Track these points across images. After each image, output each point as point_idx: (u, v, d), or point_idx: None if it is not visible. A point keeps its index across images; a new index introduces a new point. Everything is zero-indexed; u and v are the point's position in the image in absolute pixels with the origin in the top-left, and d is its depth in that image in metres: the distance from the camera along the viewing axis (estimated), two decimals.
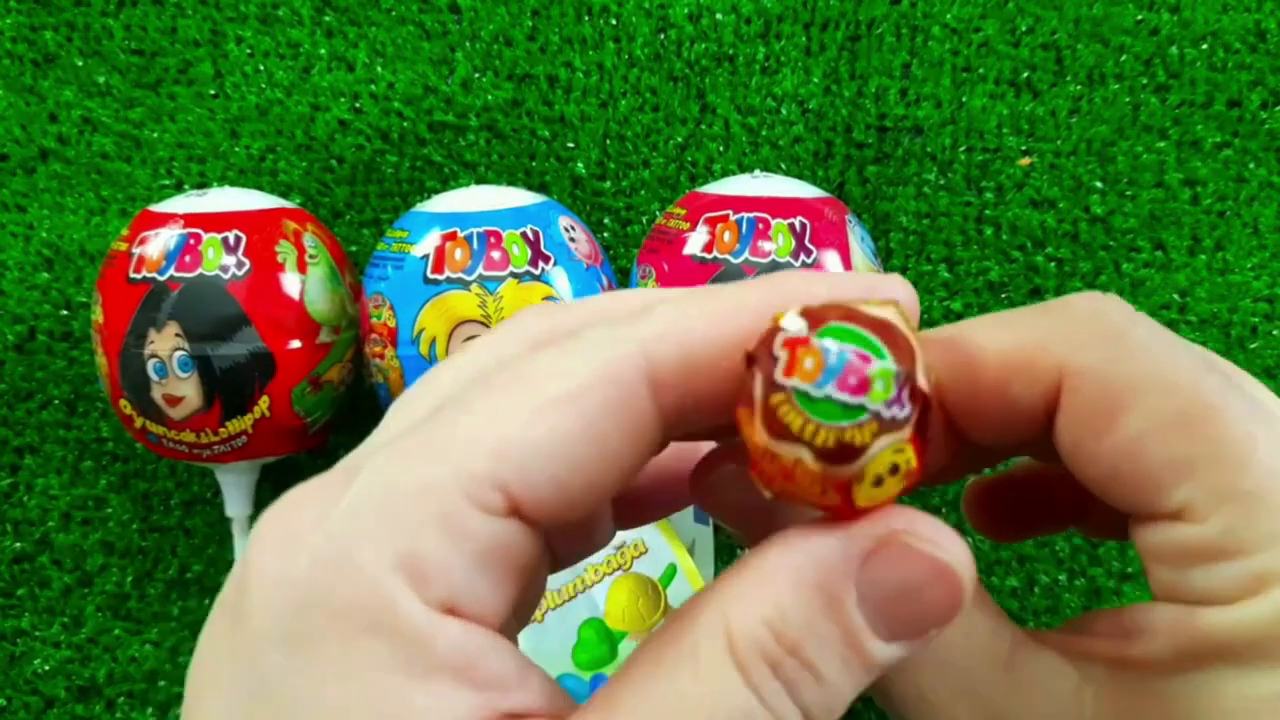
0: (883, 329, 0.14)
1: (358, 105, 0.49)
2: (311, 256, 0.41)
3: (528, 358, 0.15)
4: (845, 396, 0.14)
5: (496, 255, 0.39)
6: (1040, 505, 0.22)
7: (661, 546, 0.43)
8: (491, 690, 0.14)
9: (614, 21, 0.49)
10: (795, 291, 0.16)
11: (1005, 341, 0.16)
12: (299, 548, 0.14)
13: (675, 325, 0.15)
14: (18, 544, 0.48)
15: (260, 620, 0.14)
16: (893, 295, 0.16)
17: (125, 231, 0.41)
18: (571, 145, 0.49)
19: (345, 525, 0.14)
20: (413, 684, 0.14)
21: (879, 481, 0.14)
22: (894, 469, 0.14)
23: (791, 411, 0.14)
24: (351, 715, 0.13)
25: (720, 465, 0.18)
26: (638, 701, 0.14)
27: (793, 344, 0.14)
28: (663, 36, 0.49)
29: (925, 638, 0.15)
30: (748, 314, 0.15)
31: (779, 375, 0.14)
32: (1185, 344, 0.16)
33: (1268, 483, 0.15)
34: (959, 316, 0.47)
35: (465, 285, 0.38)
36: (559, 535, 0.19)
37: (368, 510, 0.14)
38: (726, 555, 0.46)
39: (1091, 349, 0.16)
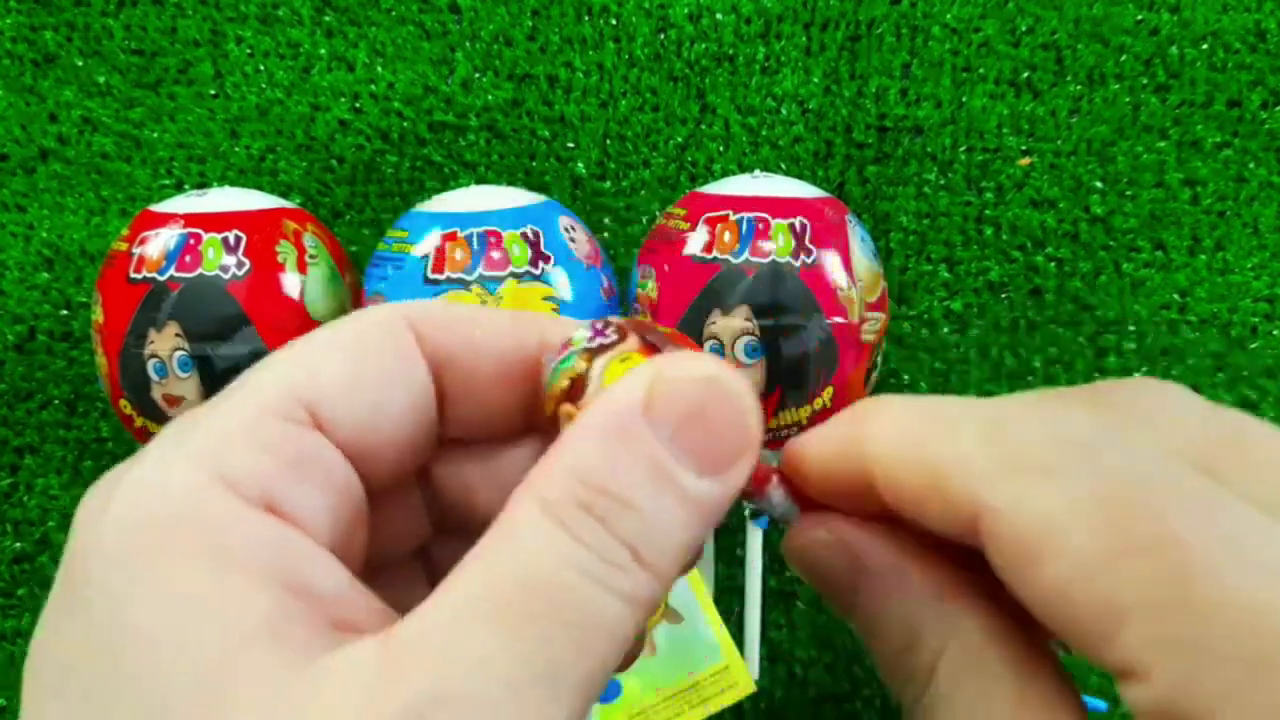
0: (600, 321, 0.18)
1: (358, 105, 0.49)
2: (311, 256, 0.41)
3: (322, 329, 0.18)
4: (559, 356, 0.17)
5: (496, 255, 0.39)
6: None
7: None
8: (311, 596, 0.14)
9: (614, 21, 0.49)
10: (536, 323, 0.19)
11: (906, 456, 0.16)
12: (115, 490, 0.15)
13: (435, 303, 0.18)
14: (18, 544, 0.48)
15: (85, 556, 0.14)
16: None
17: (125, 231, 0.41)
18: (571, 145, 0.49)
19: (157, 458, 0.15)
20: (222, 575, 0.14)
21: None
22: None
23: (547, 386, 0.18)
24: (169, 611, 0.13)
25: (810, 534, 0.18)
26: (468, 584, 0.14)
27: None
28: (663, 36, 0.49)
29: (732, 469, 0.15)
30: (503, 316, 0.19)
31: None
32: (1111, 449, 0.14)
33: (1215, 621, 0.12)
34: (959, 317, 0.47)
35: (465, 285, 0.38)
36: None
37: (176, 443, 0.15)
38: (726, 556, 0.46)
39: (1001, 481, 0.14)
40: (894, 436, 0.16)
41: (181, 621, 0.13)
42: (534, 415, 0.19)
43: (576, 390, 0.17)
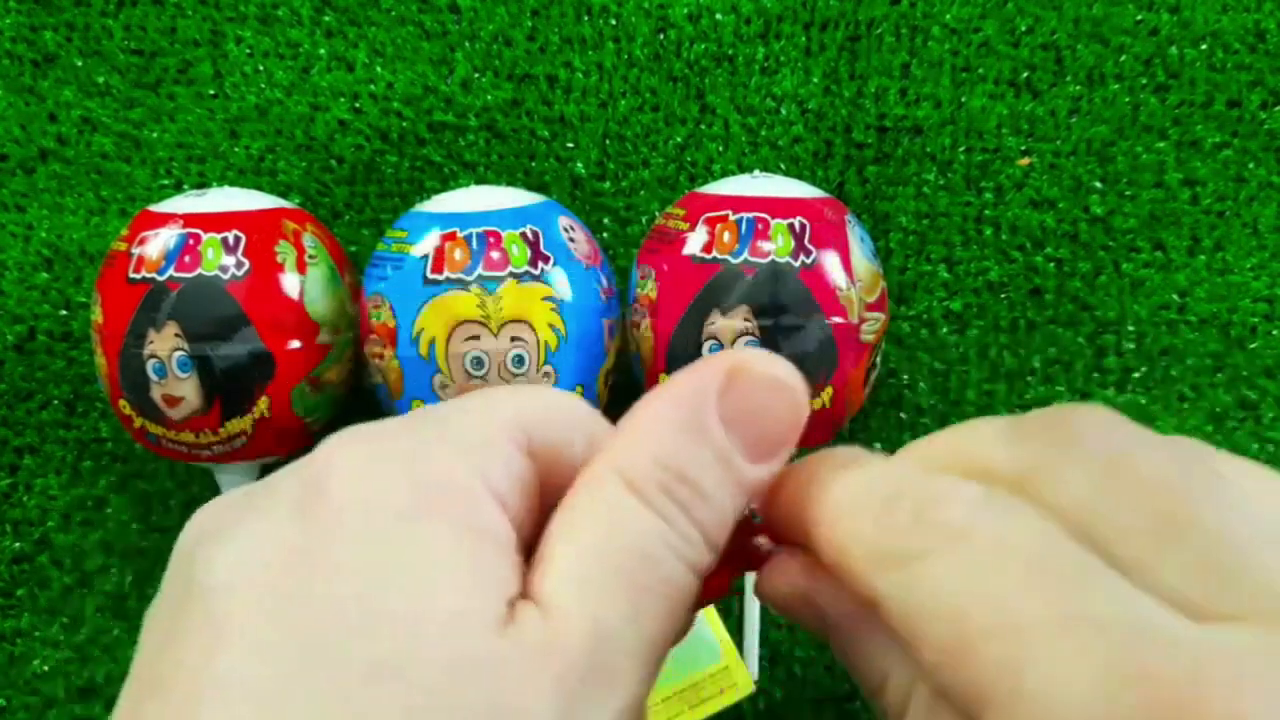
0: None
1: (358, 105, 0.49)
2: (311, 256, 0.41)
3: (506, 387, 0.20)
4: None
5: (496, 255, 0.39)
6: None
7: None
8: (513, 574, 0.17)
9: (614, 21, 0.49)
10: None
11: (824, 536, 0.18)
12: (380, 455, 0.17)
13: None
14: (17, 544, 0.48)
15: (344, 501, 0.16)
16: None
17: (125, 231, 0.41)
18: (571, 145, 0.49)
19: (422, 438, 0.17)
20: (477, 545, 0.16)
21: None
22: None
23: None
24: (427, 565, 0.16)
25: (772, 586, 0.20)
26: (581, 555, 0.16)
27: None
28: (662, 36, 0.49)
29: (778, 456, 0.18)
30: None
31: None
32: (983, 530, 0.16)
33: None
34: (959, 317, 0.47)
35: (465, 285, 0.38)
36: None
37: (436, 433, 0.17)
38: None
39: (881, 573, 0.16)
40: (823, 513, 0.18)
41: (435, 575, 0.15)
42: None
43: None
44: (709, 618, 0.42)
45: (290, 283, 0.40)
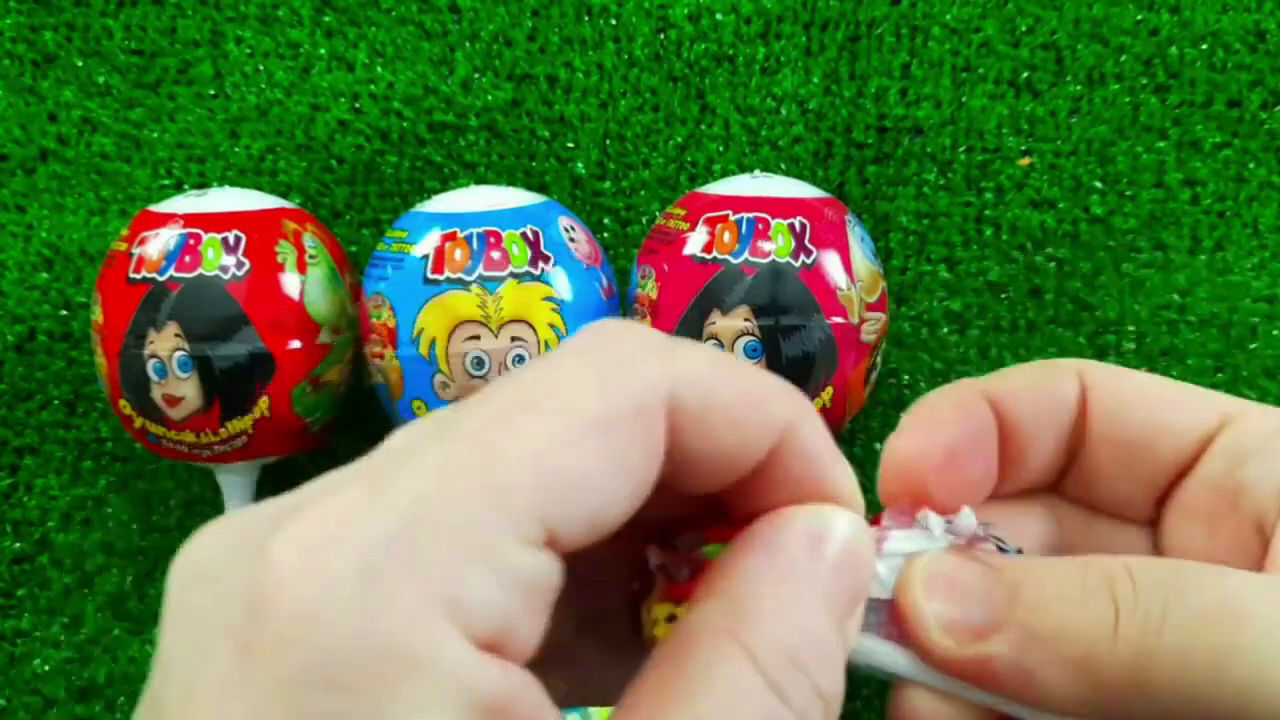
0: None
1: (358, 105, 0.49)
2: (311, 257, 0.41)
3: (567, 374, 0.15)
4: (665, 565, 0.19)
5: (496, 255, 0.39)
6: None
7: None
8: None
9: (614, 21, 0.49)
10: (797, 404, 0.18)
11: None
12: (332, 580, 0.13)
13: (706, 378, 0.16)
14: (17, 544, 0.48)
15: (292, 658, 0.13)
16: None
17: (125, 232, 0.41)
18: (571, 145, 0.49)
19: (384, 557, 0.13)
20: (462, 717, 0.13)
21: (671, 618, 0.18)
22: (670, 618, 0.18)
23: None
24: None
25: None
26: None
27: None
28: (663, 36, 0.49)
29: (859, 611, 0.18)
30: (771, 405, 0.17)
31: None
32: None
33: None
34: (959, 316, 0.47)
35: (465, 285, 0.38)
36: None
37: (408, 542, 0.13)
38: None
39: None
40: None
41: None
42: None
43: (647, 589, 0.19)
44: None
45: (290, 283, 0.40)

::::

WHAT YOU SHOULD DO ▸
The range runs from the line above containing "11: (1005, 341, 0.16)" to the line containing "33: (1268, 483, 0.15)", inclusive. Restate those lines word for word and no others.

TASK OUTPUT ▸
11: (1005, 341, 0.16)
12: (299, 548, 0.14)
13: (675, 325, 0.15)
14: (18, 544, 0.48)
15: (260, 620, 0.14)
16: (893, 295, 0.16)
17: (125, 231, 0.41)
18: (571, 145, 0.49)
19: (345, 525, 0.14)
20: (413, 684, 0.14)
21: (879, 481, 0.14)
22: (894, 469, 0.14)
23: (791, 411, 0.14)
24: (351, 715, 0.13)
25: (720, 465, 0.18)
26: (638, 701, 0.14)
27: (793, 344, 0.14)
28: (663, 36, 0.49)
29: (925, 638, 0.15)
30: (748, 314, 0.15)
31: (779, 375, 0.14)
32: (1185, 344, 0.16)
33: (1268, 483, 0.15)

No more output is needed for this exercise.